Pada bagian ”Kecenderungan Perilaku Da’i terhadap Nilai-nilai Multikultural” ditemukan hasil yang buruk dalam beberapa hal berikut: (1) dalam soal penerimaan terhadap perkawinan berbeda agama, (2) penerimaan terhadap orang yang berbeda agama untuk mengajar anak di sekolah, (3) penerimaan terhadap orang yang berbeda agama dalam melakukan kegiatan di daerah Muslim, dan (4) penerimaan terhadap orang yang berbeda agama untuk membangun rumah ibadah di daerah Muslim.
Diantara kesimpulan dari hasil penelitian ini ialah: ”Ketidakpahaman dan ketidaknyamanan para dai terhadap nilai kesetaraan berpengaruh pada kecenderungan penerimaan dai terhadap nilai kesetaraan. Walaupun mereka cenderung akan berperilaku setara dengan cara menerima orang yang berbeda agama dengan cara berteman dan bertetangga, tetapi mereka tidak akan menerima perkawinan berbeda agama. Mereka cenderung akan berperilaku adil dalam hal memberikan kesempatan kepada orang yang berbeda agama mengeluarkan pendapat, tetapi cenderung tidak akan memberikan kesempatan kepada teman lain yang berbeda agama untuk bersama-sama melakukan ibadah sesuai dengan agama masing-masing. Bahkan, cenderung akan menolak orang yang berbeda agama mengajar anak mereka di sekolah, orang yang berbeda agama mengadakan kegiatan di daerah muslim dan orang yang berbeda agama membangun rumah ibadah di daerah muslim. Mereka juga cenderung tidak akan menghargai orang yang berbeda agama. Karena itu, mereka tidak akan mendoakan orang yang berbeda agama untuk mendapatkan kebaikan dan keselamatan serta tidak akan mengucapkan selamat kepada orang yang berbeda agama pada saat mendapat kegembiraan.”

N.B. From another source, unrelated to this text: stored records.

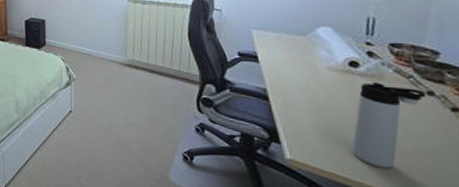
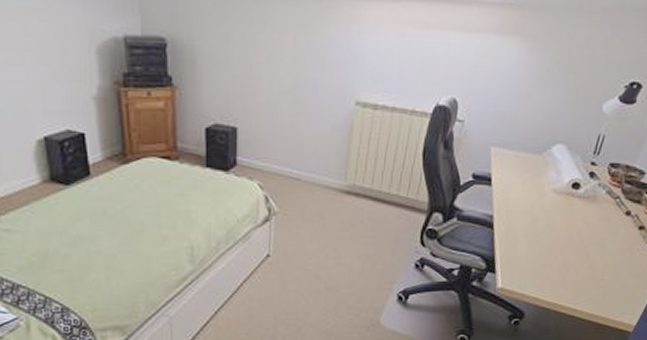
thermos bottle: present [352,82,427,169] -> none [555,204,625,288]

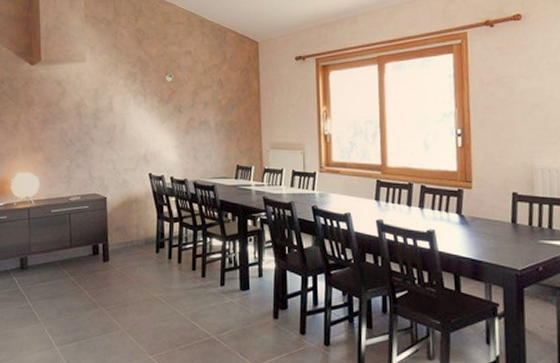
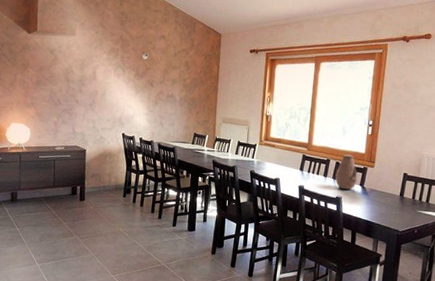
vase: none [422,174,452,220] -> present [335,154,358,190]

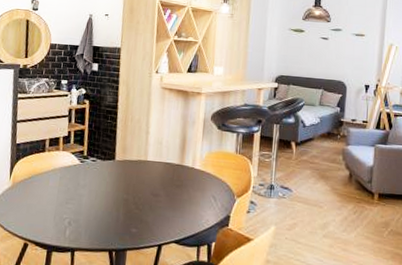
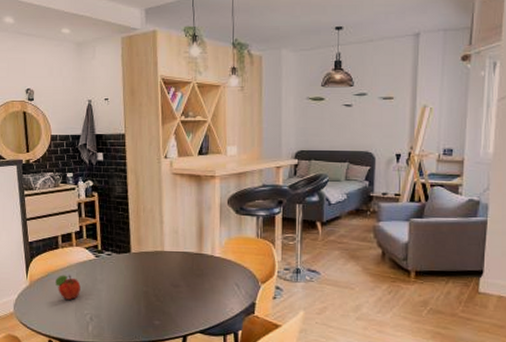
fruit: none [38,178,63,203] -> present [56,275,81,300]

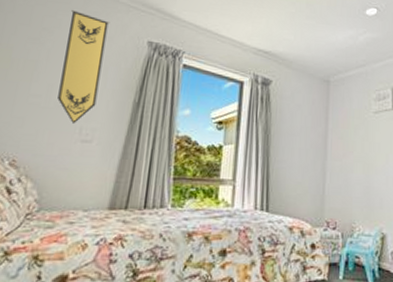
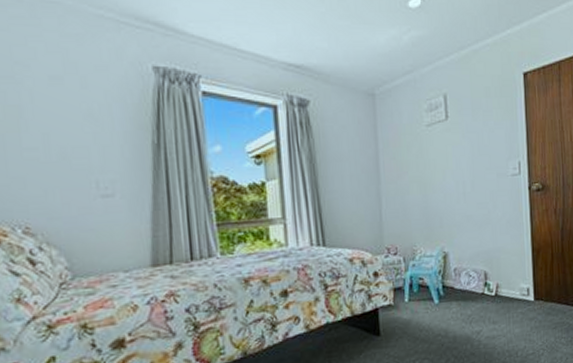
pennant: present [57,9,110,125] -> none [45,32,108,179]

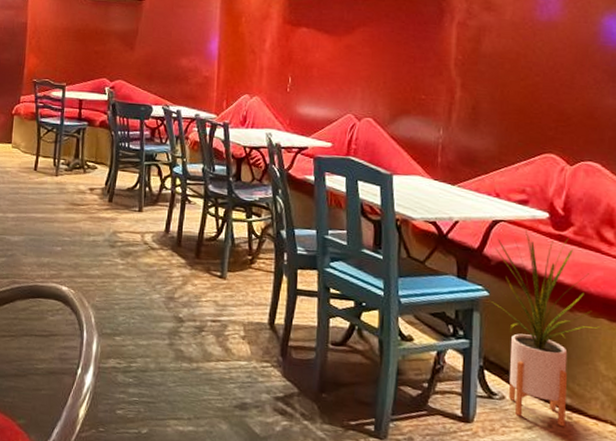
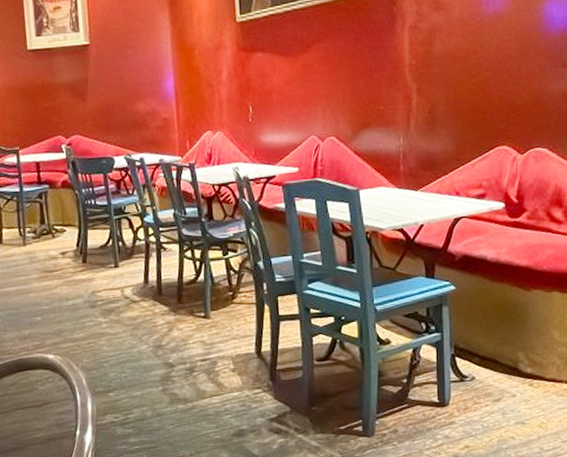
house plant: present [488,229,600,427] -> none [455,221,554,394]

Terhadap fenomena rendahnya pemahaman dan sikap multikulturalisme para dai, maka direkomendasikan (1) agar disosialisasikan kepada para dai tentang materi-materi hubungan antar agama yang didasarkan pada ayat-ayat al-Quran yang mengandung penekanan terhadap prinsip-prinsip kesetaraan, misalnya penggunaan istilah ahli kitab (ahl al-kitab) yang digunakan al-Quran antara lain sebagai ungkapan penghargaan yang tinggi karena mereka berpegang pada ketuhanan yang monoteistik, (2) Ketidaknyamanan para dai bertetangga dengan orang yang berbeda agama berkaitan erat dengan pemahaman mereka terhadap nilai kesetaraan. Untuk merubah ketidaksukaan betetangga dengan orang yang berbeda agama, para dai perlu diyakinkan bahwa Islam tidak melarang untuk bertetangga dengan orang yang berbeda agama. (3) Kecenderungan perilaku dai terhadap nilai-nilai multikultural yang tergolong kurang baik diperlukan adanya kegiatan-kegiatan yang bersifat interaksi antara pada dai dan orang-orang yang berbeda agama dalam kegiatan-kegiatan yang bersifat sosial kemasyarakatan.

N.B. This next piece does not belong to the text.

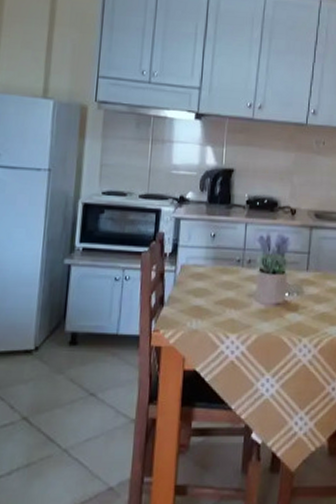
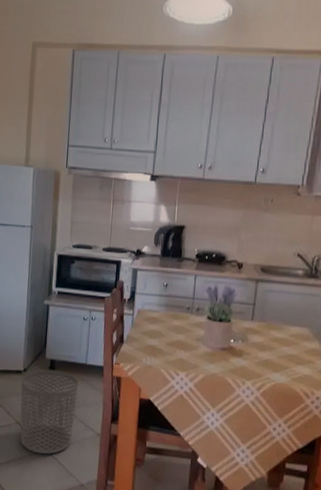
waste bin: none [28,345,107,456] -> present [20,370,78,455]

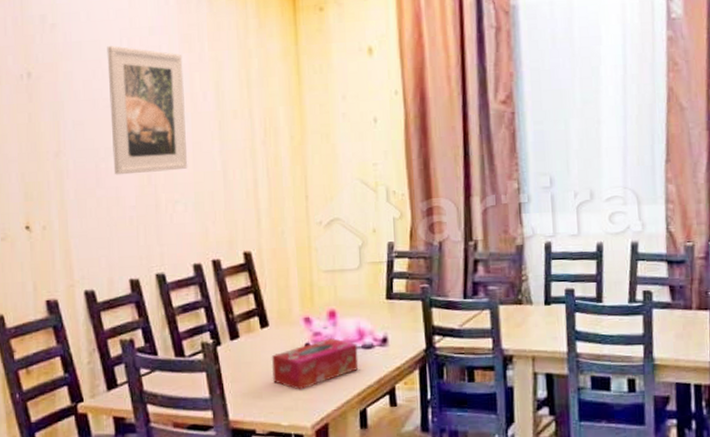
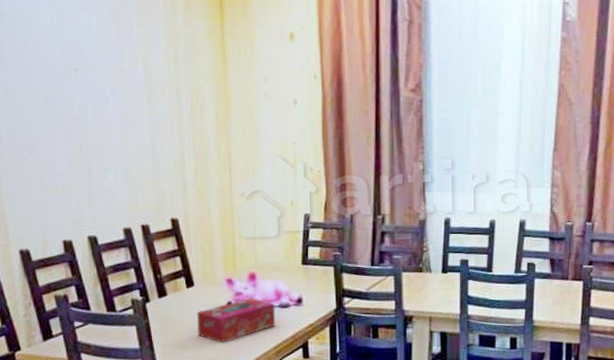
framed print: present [107,46,188,175] -> none [37,18,118,143]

Apa pun hasil penelitian ini, kita melihat, tampaknya saat ini, untuk menentukan seorang dai itu baik atau buruk sudah digunakan parameter baru, yakni parameter keimanan para dai terhadap paham ”Multikulturalisme”; dan bukan lagi menggunakan parameter: ”Syar’iy atau tidak Syar’iy”, ”Halal atau Haram”, ”Haq atau Bathil”, ”Bid’ah atau Sunnah”, ”Iman atau Syirik”. Jika demikian halnya, ini sama saja telah memberhalakan paham ”Multikulturalisme”.
Sebagai cendekiawan, seyogyanya para peneliti tidak terburu-buru menerima begitu saja paham-paham baru – seperti Multikulturalisme – tanpa menilainya dengan standar pandangan hidup Islam (Islamic worldview). Menyimak indikator-indikator yang digunakan untuk meneliti tingkat ”kemultikulturalan” seorang dai, tampak jelas, paham ini memang justru bermasalah. Jadi, semestinya Islam-lah yang menilai paham Multikulturalisme. Bukan sebaliknya, Islam dan kaum Muslim justru dinilai dengan kacamata Multikulturalisme. Wallahu a’lam.